3. Risk Management Features
- Negative Balance Protection – Prevents traders from losing more than their initial deposit.
- Guaranteed Stop-Loss Orders (GSLOs) – Ensures trades are closed at a set price, even during volatility.
- Hedging Capabilities – Allows traders to open offsetting positions to manage exposure.
4. Trading Costs and Execution Speed
Margin trading is more effective when combined with low trading costs and fast execution.
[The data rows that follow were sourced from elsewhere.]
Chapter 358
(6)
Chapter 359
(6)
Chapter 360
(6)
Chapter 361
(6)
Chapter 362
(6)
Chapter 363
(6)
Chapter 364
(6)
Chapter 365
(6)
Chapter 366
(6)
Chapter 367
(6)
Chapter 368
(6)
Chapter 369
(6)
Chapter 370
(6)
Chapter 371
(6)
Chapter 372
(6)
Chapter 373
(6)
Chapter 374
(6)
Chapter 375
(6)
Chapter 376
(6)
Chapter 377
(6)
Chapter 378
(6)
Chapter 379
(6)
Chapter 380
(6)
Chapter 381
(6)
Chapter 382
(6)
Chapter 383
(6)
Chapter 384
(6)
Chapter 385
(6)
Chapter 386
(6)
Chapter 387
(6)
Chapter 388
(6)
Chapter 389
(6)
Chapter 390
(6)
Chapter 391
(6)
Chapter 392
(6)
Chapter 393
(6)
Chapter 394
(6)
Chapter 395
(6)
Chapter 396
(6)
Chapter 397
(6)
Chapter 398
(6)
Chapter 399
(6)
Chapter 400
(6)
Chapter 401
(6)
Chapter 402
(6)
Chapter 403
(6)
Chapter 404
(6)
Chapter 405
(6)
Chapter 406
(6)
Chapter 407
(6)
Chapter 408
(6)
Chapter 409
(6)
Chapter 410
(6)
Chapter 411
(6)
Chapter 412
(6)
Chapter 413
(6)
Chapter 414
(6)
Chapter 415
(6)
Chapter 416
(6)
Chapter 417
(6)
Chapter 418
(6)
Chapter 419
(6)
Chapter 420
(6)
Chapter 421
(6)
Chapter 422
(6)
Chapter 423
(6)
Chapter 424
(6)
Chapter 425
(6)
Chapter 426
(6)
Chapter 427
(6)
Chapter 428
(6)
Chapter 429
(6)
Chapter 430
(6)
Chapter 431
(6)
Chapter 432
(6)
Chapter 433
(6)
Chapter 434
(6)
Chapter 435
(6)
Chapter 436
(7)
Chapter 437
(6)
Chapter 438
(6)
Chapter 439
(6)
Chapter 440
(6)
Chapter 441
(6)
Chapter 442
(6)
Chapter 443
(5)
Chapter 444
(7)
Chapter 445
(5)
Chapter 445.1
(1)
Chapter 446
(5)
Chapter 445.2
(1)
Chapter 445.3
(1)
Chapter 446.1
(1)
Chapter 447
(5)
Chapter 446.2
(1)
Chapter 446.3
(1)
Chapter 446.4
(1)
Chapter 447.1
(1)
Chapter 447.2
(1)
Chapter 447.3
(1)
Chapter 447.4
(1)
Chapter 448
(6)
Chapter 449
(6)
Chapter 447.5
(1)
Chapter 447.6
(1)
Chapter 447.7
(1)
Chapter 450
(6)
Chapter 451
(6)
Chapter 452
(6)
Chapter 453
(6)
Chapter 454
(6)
Check for:
- Tight spreads – Reduces trading costs, especially for high-leverage positions.
- Low commissions – Some brokers charge additional fees on ECN accounts.
- Fast execution speeds – Ensures orders are filled without delays or slippage.
Best Forex Brokers for Trading on Margin
1. Intertrader
- Leverage: Up to 1:500 for professionals.
- Margin Call/Stop-Out: 80%/50%.
- Risk Management: Negative balance protection, competitive spreads.
2. AvaTrade
- Leverage: Up to 1:400 (varies by jurisdiction).
- Margin Call/Stop-Out: 80%/50%.
- Risk Management: Guaranteed stop-loss orders, fixed and floating spreads.
3. TiBiGlobe
- Leverage: Variable leverage up to 1:500.
- Margin Call/Stop-Out: 80%/50%.
- Risk Management: Custom margin settings, risk warnings.
4. Vantage
- Leverage: Up to 1:500 for forex trading.
- Margin Call/Stop-Out: 80%/50%.
- Risk Management: Negative balance protection, rapid execution.
5. Markets.com
- Leverage: Up to 1:300.
- Margin Call/Stop-Out: 100%/50%.
- Risk Management: Hedging allowed, tight spreads.
6. IC Markets
- Leverage: Up to 1:500.
- Margin Call/Stop-Out: 100%/50%.
- Risk Management: Raw spreads, deep liquidity.
7. Pepperstone
- Leverage: Up to 1:500.
- Margin Call/Stop-Out: 100%/50%.
- Risk Management: Fast execution, strong risk management tools.
8. IG
- Leverage: 1:30 (retail), up to 1:200 (professional).
- Margin Call/Stop-Out: 100%/50%.
- Risk Management: Guaranteed stop-loss orders available.
9. CMC Markets
- Leverage: Up to 1:500 for professionals.
- Margin Call/Stop-Out: 100%/50%.
- Risk Management: Smart risk monitoring tools.
10. Forex.com
- Leverage: 1:50 (US), up to 1:500 (international).
- Margin Call/Stop-Out: 100%/50%.
- Risk Management: Hedging and risk management tools.
11. Admiral Markets
- Leverage: 1:30 (retail), up to 1:500 (pro).
- Margin Call/Stop-Out: 100%/50%.
- Risk Management: Advanced risk alerts and trading tools.
12. OANDA
- Leverage: Varies by region, up to 1:200.
- Margin Call/Stop-Out: 100%/50%.
- Risk Management: Customisable leverage settings.
Final Thoughts
Choosing the best forex broker for margin trading involves evaluating leverage options, margin policies, risk management features, and trading costs. Intertrader, AvaTrade, TiBiGlobe, Vantage, and Markets.com offer excellent margin trading conditions, alongside other brokers with flexible leverage and strong risk controls.
Before trading on margin, test the broker’s platform using a demo account to understand how leverage impacts risk.